**TASK TO COMPLETE**. This exercise calls for every line of the listing below that contains the word "give".

**PROVIDED RECORDS**.
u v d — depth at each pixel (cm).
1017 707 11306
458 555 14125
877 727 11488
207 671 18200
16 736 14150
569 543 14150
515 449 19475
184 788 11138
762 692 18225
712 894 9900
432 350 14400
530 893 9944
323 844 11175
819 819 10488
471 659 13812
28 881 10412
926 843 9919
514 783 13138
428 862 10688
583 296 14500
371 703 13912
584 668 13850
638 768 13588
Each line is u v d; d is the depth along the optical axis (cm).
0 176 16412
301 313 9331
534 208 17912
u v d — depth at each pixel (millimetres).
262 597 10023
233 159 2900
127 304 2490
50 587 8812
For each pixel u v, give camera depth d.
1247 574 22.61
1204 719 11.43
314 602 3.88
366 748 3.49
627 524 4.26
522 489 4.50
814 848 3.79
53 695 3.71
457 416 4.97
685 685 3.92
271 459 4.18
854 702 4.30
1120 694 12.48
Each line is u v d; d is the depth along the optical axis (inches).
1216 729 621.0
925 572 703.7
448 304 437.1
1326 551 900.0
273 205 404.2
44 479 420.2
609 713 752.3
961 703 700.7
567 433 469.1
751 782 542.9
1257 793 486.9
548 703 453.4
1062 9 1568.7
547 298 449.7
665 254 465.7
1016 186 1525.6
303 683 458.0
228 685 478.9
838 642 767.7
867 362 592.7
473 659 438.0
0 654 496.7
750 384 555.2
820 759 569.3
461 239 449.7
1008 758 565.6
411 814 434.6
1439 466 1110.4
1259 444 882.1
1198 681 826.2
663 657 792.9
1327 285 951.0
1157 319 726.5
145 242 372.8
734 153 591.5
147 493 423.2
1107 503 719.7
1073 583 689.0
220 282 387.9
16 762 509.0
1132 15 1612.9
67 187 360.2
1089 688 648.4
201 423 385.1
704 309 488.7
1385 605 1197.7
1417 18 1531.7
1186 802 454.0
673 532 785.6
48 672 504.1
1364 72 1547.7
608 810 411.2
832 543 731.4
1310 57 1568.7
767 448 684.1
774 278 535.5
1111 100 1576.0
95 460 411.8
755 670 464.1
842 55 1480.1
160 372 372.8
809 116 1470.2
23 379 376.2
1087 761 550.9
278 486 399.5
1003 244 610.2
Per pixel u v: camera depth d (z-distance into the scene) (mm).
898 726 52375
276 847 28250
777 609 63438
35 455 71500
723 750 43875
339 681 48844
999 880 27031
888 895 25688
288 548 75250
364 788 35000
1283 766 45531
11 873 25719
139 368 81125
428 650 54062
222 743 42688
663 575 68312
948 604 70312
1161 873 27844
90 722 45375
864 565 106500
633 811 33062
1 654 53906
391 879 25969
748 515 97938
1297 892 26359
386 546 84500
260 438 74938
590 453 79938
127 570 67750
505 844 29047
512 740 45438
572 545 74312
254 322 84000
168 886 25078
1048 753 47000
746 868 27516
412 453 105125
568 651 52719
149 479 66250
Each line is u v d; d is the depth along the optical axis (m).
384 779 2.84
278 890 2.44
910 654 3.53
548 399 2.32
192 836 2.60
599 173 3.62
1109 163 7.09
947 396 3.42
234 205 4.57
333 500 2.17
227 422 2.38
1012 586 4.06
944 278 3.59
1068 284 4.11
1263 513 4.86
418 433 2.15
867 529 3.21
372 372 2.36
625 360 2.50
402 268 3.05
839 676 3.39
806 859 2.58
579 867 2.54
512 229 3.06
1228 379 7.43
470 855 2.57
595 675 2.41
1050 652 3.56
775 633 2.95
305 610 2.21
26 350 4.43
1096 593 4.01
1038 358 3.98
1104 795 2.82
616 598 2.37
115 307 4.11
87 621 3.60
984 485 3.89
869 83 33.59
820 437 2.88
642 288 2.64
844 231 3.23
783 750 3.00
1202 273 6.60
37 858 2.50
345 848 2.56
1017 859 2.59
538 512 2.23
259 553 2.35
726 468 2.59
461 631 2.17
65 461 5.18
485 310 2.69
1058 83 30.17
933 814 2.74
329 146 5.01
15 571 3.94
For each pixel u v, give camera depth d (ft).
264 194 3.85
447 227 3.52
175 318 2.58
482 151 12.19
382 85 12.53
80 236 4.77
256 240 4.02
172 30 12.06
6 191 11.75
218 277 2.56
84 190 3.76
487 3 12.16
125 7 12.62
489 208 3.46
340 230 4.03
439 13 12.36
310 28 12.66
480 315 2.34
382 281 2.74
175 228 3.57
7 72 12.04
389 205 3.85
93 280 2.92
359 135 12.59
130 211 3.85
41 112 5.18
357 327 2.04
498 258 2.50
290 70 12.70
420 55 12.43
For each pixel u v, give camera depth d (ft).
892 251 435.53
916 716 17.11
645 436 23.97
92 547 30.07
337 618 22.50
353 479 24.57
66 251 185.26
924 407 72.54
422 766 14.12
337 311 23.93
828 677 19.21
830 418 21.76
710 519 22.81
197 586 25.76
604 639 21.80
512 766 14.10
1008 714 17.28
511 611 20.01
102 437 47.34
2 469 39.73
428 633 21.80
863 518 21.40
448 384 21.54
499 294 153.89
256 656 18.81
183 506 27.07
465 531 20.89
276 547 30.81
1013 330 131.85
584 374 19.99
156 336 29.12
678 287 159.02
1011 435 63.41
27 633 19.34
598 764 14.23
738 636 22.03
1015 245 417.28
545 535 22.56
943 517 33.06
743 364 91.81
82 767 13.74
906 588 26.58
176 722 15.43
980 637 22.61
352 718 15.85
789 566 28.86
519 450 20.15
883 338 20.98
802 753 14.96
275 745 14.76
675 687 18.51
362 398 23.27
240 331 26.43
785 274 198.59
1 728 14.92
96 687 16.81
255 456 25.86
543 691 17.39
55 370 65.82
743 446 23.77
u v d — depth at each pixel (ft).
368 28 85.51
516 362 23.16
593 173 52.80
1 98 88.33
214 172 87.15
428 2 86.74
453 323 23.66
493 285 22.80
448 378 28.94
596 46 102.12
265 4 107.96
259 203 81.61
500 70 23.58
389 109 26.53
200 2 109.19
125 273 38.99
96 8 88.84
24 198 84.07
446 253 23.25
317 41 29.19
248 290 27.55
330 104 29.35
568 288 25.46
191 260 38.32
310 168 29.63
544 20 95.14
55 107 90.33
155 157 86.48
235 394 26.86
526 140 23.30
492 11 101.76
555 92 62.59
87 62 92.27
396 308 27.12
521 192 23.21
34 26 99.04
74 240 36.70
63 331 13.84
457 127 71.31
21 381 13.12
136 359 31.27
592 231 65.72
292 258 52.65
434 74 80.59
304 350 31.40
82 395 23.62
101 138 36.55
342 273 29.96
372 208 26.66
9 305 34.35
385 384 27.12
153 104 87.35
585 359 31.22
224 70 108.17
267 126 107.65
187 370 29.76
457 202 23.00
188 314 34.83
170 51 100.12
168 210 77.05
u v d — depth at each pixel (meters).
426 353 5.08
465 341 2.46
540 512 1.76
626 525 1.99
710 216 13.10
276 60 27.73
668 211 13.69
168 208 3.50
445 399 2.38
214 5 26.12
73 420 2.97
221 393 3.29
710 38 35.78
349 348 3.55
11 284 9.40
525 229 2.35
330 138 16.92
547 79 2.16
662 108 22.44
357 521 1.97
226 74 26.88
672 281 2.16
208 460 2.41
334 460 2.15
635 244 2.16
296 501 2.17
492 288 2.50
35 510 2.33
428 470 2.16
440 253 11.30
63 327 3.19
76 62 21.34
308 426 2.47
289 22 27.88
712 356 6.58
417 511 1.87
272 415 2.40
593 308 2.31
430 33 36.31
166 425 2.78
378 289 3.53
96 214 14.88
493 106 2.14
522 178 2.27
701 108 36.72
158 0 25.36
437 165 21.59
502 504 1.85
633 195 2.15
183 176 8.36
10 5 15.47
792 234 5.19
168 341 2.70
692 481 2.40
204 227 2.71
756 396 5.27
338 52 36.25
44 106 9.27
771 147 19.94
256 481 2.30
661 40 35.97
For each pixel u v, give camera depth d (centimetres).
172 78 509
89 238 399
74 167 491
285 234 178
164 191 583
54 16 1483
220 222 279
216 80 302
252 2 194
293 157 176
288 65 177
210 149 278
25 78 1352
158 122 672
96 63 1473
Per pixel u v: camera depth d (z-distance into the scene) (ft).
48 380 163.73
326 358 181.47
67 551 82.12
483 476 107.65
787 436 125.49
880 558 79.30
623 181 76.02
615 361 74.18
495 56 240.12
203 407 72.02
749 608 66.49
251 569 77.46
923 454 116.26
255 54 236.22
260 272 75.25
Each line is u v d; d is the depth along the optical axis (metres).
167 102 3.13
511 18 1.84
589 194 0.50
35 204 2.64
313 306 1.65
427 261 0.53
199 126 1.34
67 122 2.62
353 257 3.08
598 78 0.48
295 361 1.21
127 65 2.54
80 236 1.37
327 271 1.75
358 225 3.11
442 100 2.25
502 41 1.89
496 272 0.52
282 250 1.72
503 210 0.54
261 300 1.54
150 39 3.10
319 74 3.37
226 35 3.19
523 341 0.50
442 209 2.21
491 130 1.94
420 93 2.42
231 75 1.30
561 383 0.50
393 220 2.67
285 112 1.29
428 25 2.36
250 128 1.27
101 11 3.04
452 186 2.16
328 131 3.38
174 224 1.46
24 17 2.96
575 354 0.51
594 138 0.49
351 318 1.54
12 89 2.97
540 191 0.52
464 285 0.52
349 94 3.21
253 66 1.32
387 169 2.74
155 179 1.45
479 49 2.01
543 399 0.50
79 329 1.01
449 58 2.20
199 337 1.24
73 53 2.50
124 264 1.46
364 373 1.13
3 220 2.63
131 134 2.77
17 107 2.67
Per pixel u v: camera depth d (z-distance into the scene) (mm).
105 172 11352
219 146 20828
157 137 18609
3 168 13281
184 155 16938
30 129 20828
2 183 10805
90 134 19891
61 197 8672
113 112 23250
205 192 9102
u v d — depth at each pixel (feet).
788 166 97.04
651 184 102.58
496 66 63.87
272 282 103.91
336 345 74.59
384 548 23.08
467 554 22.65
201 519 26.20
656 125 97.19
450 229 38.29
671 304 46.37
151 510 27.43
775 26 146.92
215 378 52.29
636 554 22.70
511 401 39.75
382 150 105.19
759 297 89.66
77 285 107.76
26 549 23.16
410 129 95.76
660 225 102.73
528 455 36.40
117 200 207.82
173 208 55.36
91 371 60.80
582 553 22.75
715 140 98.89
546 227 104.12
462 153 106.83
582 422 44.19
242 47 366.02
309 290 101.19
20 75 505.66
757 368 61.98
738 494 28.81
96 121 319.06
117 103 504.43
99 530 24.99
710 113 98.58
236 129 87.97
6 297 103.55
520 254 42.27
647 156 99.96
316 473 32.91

**YOUR SOLUTION**.
For each pixel u v, give camera depth d.
For each pixel u v, give camera depth d (ft).
For each pixel u v, give camera depth d (ft).
For each pixel u v, give camera depth d (centimetres).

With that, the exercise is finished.